REQUIRED WORK: From the data below, copy out every line in which the word "Speed" occurs.

Records from a data collection
--------------------------------

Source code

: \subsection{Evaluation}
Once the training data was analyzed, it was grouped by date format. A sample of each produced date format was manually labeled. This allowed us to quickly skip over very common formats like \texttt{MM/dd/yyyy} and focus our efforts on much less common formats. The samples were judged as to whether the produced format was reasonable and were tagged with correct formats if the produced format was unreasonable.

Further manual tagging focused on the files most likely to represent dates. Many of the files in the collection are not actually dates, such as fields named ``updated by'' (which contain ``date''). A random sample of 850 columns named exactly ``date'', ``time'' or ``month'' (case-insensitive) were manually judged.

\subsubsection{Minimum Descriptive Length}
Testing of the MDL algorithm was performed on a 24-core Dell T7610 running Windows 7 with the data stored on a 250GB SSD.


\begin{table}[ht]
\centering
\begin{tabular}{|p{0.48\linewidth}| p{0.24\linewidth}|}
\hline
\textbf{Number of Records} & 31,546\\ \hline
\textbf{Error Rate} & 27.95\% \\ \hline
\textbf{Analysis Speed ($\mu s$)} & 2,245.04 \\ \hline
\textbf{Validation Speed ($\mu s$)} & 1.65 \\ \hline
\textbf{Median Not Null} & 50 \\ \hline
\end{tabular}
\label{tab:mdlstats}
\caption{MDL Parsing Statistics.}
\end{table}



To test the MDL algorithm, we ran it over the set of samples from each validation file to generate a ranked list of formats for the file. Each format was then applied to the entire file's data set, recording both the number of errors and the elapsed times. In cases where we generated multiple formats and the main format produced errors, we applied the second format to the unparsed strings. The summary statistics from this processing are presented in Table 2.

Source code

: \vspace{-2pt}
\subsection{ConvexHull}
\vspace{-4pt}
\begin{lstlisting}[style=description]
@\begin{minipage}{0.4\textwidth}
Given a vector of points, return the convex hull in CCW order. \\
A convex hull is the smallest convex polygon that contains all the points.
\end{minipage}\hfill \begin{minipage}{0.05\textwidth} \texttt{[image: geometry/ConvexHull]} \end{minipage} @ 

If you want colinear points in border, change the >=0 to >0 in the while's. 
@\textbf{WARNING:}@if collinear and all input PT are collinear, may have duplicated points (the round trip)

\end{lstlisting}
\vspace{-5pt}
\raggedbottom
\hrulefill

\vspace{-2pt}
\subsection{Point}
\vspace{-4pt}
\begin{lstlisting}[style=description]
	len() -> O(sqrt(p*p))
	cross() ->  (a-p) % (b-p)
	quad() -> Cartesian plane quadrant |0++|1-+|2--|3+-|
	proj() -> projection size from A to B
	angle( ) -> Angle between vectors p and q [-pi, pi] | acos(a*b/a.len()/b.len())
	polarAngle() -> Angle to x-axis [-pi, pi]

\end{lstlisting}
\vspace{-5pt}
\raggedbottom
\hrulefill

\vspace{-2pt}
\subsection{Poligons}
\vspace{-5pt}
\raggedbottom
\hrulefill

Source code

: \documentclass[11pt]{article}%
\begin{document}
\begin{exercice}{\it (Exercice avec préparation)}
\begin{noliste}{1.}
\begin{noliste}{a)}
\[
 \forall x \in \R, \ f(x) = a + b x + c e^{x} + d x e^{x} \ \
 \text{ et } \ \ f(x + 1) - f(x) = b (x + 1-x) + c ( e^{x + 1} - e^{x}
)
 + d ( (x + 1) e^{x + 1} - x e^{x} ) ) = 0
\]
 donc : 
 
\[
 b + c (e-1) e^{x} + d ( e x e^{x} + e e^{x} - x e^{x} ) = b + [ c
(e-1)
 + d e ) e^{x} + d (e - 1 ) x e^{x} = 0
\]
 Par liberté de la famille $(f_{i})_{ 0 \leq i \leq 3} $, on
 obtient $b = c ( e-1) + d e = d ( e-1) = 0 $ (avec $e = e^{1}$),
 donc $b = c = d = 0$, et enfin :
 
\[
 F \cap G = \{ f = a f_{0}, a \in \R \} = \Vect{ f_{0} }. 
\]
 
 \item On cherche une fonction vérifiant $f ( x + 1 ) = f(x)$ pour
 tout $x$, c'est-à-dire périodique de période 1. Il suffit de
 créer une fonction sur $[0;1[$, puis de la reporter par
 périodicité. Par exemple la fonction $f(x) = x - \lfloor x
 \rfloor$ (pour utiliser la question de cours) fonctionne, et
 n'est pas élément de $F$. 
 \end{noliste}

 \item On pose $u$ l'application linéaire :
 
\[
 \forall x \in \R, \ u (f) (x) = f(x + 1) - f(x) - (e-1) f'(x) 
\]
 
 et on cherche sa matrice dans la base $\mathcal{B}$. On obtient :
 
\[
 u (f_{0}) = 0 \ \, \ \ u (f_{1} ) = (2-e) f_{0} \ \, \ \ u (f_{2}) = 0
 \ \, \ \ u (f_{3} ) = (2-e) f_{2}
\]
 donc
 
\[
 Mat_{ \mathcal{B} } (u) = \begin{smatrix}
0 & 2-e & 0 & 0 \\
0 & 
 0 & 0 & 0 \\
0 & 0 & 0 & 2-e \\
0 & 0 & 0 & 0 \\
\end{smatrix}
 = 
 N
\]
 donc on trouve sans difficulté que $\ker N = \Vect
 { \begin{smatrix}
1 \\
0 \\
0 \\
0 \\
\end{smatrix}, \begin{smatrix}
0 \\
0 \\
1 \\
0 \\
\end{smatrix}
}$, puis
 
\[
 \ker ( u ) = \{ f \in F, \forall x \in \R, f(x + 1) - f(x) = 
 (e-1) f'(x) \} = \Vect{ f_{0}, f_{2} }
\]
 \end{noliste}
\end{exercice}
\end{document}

--------------------------------

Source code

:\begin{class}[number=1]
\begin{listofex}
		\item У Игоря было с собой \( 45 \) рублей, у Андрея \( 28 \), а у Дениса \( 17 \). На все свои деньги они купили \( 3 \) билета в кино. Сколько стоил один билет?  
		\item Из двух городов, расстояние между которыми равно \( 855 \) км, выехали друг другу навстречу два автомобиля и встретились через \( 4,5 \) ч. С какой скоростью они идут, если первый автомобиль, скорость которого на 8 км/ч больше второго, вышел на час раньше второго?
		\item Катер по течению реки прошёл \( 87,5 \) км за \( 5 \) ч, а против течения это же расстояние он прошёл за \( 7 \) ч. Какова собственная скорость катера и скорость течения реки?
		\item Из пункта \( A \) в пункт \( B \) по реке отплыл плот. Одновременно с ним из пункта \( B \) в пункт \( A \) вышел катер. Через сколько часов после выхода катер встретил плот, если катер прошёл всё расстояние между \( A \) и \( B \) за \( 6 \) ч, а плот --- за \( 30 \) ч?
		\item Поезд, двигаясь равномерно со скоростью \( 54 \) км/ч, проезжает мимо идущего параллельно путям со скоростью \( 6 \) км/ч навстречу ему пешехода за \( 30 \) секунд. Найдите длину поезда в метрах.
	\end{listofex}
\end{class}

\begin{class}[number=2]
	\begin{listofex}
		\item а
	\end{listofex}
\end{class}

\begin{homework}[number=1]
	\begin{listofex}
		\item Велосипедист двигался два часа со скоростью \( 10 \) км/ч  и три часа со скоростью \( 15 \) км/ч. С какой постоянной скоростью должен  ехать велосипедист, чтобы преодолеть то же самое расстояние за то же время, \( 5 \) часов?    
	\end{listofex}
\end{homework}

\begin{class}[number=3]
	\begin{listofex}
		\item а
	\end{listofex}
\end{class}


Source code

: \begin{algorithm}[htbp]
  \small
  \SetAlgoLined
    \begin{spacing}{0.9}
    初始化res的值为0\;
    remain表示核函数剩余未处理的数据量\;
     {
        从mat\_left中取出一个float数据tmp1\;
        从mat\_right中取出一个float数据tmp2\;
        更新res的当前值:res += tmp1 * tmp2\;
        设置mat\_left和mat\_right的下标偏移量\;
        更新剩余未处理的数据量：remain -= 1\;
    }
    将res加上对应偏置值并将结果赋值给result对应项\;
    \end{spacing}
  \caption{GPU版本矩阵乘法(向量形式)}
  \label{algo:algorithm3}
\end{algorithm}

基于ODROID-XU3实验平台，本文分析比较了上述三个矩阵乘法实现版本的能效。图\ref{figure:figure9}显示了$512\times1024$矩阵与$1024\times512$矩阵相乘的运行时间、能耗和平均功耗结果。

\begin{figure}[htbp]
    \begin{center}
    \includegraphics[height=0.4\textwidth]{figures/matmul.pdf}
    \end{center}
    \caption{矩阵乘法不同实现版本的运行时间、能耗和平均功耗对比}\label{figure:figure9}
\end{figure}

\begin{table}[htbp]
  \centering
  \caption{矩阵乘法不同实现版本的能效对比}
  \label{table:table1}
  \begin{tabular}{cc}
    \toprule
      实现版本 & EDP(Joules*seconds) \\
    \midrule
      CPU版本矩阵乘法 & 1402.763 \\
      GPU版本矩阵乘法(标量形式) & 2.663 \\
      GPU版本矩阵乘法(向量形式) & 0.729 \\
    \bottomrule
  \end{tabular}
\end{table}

--------------------------------

SOLUTION TO THIS EXERCISE:
\textbf{Analysis Speed ($\mu s$)} & 2,245.04 \\ \hline
\textbf{Validation Speed ($\mu s$)} & 1.65 \\ \hline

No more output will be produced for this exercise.